И разве для всего остального мира это что-то изменит?..

Зеркало заволакивает мгла, в которой вращаются галактики и вспыхивают звезды. Когтистая лапа сжимает его плечо. В центре стекла, где нет хороших людей, две фигуры: он сам и большой Пурпурный дракон.

— Этот испорченный бессмертный просит, — пересохшим горлом выдавливает Жунь Юй, — просит Владыку Душ продолжить. Я не покину это место, пока положенное наказание не закончится.

Размеренно и властно Пурпурный дракон сжимает его второй лапой, вынуждая стоять на коленях прямо. Он держит его перед собой, как государственный чиновник — придворную дощечку «ху», без которой не пристало являться на прием к Императору. Строго говоря, все так и есть — и императорский прием, и табель о рангах.

Крупная голова Тай И с черными бровями и седыми усами склоняется, дышит Жунь Юю в затылок, от чего по хребту немедленно идет озноб. Потом драконий лоб касается спины, медленно спускаясь вдоль позвоночника. Жунь Юй панически рвется прочь, но это невозможно. Он успевает услышать свой вскрик, прежде чем его тело выгибается, не то спасаясь от этой странной ласки, не то стремясь к ней. Дыхание Тай И спокойное и глубокое, от него покалывает кожу. Наконец его голова вытягивается вперед, проходит над плечом. Задевает краем носа подбородок. Отклоняет назад голову Жунь Юя и трется о нижнюю челюсть виском.

Жунь Юя сотрясают рыдания. Это первый дракон в его жизни, который проявил по отношению к нему теплоту. Единственный дракон, чьи чувства можно назвать родственными. Единственный дракон, который коснулся его отзывчиво и по своей воле.

Но не единственное существо. В дымном зеркале сквозь мерцание проступают руки Янь Ю, обнимающие его. Маленький Ли-эр обхватил его колени.

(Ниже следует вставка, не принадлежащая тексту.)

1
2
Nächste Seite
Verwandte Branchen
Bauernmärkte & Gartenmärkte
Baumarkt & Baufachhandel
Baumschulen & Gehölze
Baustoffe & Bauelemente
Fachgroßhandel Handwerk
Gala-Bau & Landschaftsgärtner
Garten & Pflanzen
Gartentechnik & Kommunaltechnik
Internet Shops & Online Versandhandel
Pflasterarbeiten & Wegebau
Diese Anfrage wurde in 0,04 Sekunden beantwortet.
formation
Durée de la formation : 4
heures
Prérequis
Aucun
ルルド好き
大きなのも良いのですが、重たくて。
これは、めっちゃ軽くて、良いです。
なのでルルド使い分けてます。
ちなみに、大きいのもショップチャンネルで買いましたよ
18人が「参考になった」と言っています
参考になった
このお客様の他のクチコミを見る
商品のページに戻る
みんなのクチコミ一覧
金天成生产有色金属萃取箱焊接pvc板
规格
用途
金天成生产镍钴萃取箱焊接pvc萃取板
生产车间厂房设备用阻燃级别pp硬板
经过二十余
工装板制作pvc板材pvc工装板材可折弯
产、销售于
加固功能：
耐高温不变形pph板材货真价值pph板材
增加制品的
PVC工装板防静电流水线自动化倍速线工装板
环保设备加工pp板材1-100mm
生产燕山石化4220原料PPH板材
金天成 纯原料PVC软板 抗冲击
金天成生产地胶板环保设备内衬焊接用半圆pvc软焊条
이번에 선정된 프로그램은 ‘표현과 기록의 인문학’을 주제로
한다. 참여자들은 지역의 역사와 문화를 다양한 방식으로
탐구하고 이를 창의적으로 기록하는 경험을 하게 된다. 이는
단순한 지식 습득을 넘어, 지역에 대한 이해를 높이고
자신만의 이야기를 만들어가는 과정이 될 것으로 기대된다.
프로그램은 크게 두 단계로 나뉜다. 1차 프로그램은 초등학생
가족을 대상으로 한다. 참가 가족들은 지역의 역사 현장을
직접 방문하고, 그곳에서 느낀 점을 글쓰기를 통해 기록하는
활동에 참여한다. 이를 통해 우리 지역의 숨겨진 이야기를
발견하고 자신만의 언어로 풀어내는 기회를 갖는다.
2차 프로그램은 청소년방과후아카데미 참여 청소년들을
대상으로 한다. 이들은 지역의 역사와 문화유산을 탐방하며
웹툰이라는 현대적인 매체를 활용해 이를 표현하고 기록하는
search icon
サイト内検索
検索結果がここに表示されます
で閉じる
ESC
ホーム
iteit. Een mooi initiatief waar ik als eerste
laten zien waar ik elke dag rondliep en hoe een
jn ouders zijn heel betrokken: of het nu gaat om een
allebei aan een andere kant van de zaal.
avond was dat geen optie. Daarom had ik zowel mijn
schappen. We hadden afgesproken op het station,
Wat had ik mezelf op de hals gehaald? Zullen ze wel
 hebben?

Он теребит длинный рукав "дагэ", доверчиво тянется к запястью. Заплаканное лицо Куань Лу прижато к краю постели, заполненной оленями. Она гладит его руку. Благодушный Тай Вэй похлопывает его по спине. Это не много, но и не совершенная пустота.

Слова не нужны, все голоса смолкли. По его коже бежит чешуйчатый узор, шея вытягивается вверх. Тай И разжимает хватку.

С тяжелым шлепком на пол падает белый дракон.

И в тот же миг пропадает в зеркале.

Перед Жунь Юем в отражении только Тай И.